In a three-page memo sent by e-mail and fax to more than 500 priests in the region, two ranking church administrators also announced plans to begin preparing for the return or departure of the suspended priests.
“The plan is being developed to ensure the best possible pastoral care for those parish communities directly affected by the administrative leave of a priest, regardless of the eventual determination of each unique case,” said the letter from Auxiliary Bishop Daniel Thomas and Mgsr. Daniel Sullivan, the archdiocesan vicar for clergy.
The letter marked the archdiocese’s first substantive update in months on the suspended priests, many of whom had years of service as pastors or lived in rectories around the region.
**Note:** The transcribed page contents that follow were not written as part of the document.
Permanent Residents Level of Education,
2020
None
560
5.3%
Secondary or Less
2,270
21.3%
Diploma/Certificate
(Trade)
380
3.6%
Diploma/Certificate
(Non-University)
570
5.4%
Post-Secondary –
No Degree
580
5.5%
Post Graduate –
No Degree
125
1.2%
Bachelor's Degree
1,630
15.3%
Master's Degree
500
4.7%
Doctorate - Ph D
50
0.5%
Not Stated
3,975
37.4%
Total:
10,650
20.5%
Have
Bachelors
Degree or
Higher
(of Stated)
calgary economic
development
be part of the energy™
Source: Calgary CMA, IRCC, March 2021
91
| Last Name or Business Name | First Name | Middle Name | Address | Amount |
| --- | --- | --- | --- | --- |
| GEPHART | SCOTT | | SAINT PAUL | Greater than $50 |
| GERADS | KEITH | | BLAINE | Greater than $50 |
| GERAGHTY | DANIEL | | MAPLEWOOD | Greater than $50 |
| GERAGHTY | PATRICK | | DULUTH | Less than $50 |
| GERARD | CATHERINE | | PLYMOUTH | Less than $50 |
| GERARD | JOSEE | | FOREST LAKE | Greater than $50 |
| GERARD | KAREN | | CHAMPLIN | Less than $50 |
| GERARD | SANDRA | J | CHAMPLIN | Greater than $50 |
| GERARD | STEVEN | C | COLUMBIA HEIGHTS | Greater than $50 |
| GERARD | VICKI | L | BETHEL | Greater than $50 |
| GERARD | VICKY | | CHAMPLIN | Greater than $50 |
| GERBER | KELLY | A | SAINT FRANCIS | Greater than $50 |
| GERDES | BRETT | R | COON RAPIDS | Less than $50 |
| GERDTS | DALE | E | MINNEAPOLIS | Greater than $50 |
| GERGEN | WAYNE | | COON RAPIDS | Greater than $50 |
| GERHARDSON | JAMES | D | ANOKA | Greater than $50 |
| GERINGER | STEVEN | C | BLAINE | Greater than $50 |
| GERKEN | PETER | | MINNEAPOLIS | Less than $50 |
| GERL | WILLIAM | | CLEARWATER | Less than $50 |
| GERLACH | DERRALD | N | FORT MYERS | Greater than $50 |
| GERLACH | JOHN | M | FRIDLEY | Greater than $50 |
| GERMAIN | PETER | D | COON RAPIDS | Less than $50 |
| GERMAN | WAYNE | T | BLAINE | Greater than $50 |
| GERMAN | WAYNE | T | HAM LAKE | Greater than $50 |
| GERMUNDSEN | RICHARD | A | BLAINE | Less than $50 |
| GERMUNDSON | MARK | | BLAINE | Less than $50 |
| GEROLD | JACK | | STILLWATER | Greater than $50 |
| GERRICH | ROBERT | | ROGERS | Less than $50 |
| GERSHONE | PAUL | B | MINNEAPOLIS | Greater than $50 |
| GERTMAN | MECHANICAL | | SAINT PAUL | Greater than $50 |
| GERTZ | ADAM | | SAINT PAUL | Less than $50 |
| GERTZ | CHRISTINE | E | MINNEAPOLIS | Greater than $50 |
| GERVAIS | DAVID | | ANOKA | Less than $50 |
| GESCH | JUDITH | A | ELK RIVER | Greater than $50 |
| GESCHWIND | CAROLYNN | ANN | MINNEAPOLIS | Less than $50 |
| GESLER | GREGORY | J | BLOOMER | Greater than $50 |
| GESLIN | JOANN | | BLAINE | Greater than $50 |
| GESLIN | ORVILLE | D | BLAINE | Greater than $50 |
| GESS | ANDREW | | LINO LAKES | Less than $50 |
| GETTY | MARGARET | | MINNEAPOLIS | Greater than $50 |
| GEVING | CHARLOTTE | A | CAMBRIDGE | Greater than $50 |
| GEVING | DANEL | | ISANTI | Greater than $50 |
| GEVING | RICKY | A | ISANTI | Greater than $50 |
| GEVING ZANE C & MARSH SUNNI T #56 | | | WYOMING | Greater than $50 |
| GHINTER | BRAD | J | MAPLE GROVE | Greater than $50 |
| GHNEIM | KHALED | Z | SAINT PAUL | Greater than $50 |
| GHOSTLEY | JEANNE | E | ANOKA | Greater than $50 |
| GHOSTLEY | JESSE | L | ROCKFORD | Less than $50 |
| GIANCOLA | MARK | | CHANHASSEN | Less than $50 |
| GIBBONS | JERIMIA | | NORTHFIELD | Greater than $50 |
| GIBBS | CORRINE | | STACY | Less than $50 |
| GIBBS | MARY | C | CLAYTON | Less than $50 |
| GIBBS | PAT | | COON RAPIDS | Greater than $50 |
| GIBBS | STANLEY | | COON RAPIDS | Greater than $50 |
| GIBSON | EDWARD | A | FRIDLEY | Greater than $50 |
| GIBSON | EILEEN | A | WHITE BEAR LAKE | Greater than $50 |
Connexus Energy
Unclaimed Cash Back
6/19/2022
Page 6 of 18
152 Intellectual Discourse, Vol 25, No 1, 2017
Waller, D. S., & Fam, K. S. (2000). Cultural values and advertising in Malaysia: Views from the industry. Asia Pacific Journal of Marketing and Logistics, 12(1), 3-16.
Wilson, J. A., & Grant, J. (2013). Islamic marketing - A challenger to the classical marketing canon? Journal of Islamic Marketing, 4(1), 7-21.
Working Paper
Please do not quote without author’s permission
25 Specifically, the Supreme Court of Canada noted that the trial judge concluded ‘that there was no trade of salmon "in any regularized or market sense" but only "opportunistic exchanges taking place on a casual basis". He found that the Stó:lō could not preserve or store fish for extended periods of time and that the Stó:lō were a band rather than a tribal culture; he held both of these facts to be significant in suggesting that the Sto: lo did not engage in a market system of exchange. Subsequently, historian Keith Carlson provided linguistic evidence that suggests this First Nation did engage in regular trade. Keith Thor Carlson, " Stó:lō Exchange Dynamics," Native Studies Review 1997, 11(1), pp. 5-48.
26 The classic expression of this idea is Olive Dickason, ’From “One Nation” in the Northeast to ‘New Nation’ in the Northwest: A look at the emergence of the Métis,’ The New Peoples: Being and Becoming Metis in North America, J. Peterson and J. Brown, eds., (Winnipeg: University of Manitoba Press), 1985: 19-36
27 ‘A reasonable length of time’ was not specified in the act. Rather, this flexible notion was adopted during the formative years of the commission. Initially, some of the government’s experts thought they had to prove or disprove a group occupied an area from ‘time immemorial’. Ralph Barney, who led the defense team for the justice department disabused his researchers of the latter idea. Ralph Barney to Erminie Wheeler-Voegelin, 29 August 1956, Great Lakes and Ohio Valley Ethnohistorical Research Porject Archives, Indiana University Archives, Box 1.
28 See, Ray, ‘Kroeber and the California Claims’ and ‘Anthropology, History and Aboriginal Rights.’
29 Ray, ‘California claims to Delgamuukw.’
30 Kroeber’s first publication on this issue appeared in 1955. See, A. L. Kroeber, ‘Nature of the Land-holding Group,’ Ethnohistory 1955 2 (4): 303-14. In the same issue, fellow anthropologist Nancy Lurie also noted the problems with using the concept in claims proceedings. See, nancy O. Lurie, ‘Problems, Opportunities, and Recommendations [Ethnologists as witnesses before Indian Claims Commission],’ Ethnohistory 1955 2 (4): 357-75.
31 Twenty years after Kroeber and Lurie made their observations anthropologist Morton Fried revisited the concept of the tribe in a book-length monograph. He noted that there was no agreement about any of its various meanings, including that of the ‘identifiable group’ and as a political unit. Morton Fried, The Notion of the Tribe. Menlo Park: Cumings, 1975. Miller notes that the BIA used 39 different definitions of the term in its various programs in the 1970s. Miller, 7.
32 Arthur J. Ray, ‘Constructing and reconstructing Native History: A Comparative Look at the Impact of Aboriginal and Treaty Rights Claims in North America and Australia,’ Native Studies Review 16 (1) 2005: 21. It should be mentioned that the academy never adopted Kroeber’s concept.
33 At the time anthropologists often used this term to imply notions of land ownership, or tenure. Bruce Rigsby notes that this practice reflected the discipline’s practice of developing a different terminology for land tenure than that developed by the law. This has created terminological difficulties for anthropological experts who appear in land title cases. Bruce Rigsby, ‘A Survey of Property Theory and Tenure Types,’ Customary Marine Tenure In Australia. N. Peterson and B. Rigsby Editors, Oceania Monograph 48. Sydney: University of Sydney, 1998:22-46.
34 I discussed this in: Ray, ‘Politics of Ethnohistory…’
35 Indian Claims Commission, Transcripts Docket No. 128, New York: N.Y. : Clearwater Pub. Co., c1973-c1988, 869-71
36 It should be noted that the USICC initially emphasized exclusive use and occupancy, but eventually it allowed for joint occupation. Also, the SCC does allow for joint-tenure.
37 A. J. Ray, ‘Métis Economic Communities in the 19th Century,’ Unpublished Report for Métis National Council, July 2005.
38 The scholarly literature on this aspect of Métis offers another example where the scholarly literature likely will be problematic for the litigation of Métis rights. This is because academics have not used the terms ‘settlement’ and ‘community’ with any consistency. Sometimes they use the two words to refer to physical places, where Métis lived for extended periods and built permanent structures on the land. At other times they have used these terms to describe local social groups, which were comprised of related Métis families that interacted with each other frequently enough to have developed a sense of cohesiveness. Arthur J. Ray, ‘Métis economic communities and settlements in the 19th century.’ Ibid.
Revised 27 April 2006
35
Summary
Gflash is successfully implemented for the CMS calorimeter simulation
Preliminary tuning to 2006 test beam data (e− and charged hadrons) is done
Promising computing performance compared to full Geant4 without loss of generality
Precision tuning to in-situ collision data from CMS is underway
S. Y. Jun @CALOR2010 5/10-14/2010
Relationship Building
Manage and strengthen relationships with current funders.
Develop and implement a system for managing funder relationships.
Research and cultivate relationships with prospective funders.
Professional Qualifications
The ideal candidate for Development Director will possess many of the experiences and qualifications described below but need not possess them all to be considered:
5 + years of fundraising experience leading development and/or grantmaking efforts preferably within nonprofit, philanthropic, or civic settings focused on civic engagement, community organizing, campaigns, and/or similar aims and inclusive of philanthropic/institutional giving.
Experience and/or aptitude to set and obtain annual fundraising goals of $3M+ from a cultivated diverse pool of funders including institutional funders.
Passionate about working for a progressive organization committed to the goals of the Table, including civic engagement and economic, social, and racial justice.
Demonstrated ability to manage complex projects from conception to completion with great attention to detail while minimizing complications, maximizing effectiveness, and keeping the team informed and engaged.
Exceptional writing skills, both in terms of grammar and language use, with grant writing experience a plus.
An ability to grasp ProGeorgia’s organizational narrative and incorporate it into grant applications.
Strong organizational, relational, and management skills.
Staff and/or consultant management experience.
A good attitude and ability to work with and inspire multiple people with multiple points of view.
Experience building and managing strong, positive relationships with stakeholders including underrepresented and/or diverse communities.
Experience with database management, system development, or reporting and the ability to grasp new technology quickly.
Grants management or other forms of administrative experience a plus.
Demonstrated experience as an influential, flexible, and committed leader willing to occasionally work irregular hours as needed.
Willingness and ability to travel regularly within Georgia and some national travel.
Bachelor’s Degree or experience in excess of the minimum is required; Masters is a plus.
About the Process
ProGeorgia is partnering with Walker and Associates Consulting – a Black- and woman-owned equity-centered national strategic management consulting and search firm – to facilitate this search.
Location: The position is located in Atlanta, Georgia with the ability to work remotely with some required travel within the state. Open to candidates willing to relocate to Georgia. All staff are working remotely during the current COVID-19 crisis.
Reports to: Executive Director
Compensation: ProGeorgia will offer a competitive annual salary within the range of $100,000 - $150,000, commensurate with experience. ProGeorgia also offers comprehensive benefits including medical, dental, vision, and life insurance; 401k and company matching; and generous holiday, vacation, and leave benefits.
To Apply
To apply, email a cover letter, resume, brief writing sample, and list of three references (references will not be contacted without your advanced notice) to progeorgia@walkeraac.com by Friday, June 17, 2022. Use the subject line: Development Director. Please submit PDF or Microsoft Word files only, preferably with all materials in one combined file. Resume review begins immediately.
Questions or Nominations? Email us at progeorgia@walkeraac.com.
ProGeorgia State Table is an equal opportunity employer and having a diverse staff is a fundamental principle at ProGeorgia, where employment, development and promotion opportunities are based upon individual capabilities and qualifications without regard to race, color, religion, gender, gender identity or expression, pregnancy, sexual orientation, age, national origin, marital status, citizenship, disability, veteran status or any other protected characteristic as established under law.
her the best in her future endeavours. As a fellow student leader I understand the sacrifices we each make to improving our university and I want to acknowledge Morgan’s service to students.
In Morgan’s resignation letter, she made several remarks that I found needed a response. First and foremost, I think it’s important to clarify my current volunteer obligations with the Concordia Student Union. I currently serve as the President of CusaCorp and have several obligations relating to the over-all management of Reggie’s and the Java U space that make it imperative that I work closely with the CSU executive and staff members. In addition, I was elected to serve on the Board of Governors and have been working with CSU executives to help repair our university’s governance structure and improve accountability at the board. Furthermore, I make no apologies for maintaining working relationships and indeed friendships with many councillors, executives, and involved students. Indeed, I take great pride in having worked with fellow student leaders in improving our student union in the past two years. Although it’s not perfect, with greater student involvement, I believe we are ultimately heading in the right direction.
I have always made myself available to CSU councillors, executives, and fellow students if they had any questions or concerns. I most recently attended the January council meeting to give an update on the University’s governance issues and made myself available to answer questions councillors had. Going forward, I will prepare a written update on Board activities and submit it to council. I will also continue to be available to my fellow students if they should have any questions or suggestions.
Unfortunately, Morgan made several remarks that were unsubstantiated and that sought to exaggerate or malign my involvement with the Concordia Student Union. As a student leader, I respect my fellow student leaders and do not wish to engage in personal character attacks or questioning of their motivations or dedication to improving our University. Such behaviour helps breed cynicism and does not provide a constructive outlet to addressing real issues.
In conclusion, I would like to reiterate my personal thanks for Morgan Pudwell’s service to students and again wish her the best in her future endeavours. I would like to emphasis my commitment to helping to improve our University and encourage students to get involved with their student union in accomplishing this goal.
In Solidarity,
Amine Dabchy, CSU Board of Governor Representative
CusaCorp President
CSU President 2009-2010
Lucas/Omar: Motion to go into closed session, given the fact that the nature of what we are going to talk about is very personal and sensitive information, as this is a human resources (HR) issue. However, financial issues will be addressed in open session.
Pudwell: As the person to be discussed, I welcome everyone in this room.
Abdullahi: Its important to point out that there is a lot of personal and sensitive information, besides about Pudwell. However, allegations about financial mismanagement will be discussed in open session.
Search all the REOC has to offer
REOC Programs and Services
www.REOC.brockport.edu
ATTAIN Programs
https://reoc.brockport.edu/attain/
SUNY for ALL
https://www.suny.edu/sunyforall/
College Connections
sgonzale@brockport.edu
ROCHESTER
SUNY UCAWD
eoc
The men were removed after the February arrests of four other current and former priests on sex-abuse and child-endangerment charges and a grand jury report that said church leaders ignored “credible” evidence that some of the 26 had previously sexually abused children or acted inappropriately around minors.The update also comes as other local priests – stung by the report and their leaders’ response to it – have taken an unusual step to gain a stronger voice in church matters.
Last month, scores of Philadelphia priests agreed to form an independent organization. The fledgling Philadelphia Priests Association, as it calls itself, hopes to provide a new voice for area clergy and to advocate archdiocesan policies “that respect the canonical, civil, and human rights of a priest,” according to its proposed bylaws.
Priests in other dioceses, including Pittsburgh and Chicago, have for decades maintained independent associations. The Philadelphia Archdiocese has a priests’ advisory council, but it has been led over the last 30 years by three influential cardinals.
One person at the last meeting was the Rev. John McNamee, a retired Philadelphia priest who publicly chided his brethren this year for “fearful, mute submissiveness” that he thought was an obstacle to change.